The North American Free Trade Agreement (NAFTA) has been in the news recently, which is not surprising since President Trump signed an executive order to renegotiate the existing agreement back in January 2017. The original NAFTA agreement instituted a trade agreement between the United States, Canada and Mexico that removed trade barriers, eliminated most tariffs, and increased investment opportunities between the aforementioned nations.
On August 27, 2018, the existing NAFTA agreement was replaced with a tentative agreement between the United States and Mexico. This agreement, the U.S. – Mexico Trade Agreement, includes updates to provisions surrounding the digital economy, automobiles, agriculture and labor unions. Currently, Canada is on the outside looking in, and it remains to be seen whether the U.S. – Mexico Trade Agreement will become a trilateral pact between the three nations, or if talks of an agreement will go a different route.

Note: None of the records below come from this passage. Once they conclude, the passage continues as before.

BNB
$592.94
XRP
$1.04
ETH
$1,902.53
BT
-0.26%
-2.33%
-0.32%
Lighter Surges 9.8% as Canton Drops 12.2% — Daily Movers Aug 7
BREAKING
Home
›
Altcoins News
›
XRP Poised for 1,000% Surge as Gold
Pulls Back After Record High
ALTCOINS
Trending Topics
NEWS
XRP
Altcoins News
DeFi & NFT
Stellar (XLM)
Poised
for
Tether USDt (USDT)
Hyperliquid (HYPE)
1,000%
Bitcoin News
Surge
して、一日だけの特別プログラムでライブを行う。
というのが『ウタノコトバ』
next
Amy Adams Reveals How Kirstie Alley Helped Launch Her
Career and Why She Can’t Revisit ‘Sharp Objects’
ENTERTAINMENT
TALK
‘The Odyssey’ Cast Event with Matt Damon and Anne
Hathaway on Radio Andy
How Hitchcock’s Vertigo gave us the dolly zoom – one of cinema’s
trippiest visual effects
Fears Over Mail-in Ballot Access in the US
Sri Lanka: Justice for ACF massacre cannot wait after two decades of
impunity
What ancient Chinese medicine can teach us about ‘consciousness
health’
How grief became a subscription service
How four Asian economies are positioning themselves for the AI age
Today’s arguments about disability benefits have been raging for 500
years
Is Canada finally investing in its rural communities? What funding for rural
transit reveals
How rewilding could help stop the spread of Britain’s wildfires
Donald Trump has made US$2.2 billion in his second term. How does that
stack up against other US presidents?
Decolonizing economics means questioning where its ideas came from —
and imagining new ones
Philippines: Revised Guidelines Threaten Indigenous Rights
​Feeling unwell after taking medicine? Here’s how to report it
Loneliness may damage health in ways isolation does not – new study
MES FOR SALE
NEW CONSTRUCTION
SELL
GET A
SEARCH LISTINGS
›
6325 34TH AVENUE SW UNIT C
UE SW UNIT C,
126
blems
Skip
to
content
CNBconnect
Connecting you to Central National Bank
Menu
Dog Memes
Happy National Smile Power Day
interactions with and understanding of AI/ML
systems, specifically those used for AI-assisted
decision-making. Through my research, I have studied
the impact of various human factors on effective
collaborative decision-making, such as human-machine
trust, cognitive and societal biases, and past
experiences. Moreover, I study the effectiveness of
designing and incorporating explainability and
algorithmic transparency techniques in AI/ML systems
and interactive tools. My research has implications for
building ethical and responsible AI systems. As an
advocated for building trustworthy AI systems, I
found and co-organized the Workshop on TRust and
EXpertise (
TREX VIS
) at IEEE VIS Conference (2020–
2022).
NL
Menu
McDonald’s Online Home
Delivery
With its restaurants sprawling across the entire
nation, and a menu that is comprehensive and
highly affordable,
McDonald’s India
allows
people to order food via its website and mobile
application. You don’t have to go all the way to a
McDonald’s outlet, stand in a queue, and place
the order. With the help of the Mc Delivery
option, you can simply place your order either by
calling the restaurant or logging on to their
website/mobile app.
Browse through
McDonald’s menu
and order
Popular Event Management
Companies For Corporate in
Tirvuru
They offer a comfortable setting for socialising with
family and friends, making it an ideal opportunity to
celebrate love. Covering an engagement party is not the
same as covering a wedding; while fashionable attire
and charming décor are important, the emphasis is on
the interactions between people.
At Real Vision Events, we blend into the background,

As the U.S. – Mexico Trade Agreement currently stands, there appears to be benefits for the U.S. manufacturing industry. The new agreement encourages U.S. manufacturing and economic growth by requiring that 75% of auto content be made in these two countries and that 40% to 45% be made by workers earning at least $16 per hour. With the stipulation of higher wages, some of the work could theoretically shift from Mexico to the U.S. It remains to be seen what the overall impact of the new agreement will be and how talks with Canada will go, but early indications include potential increases in manufacturing in the U.S., particularly in the automotive industry.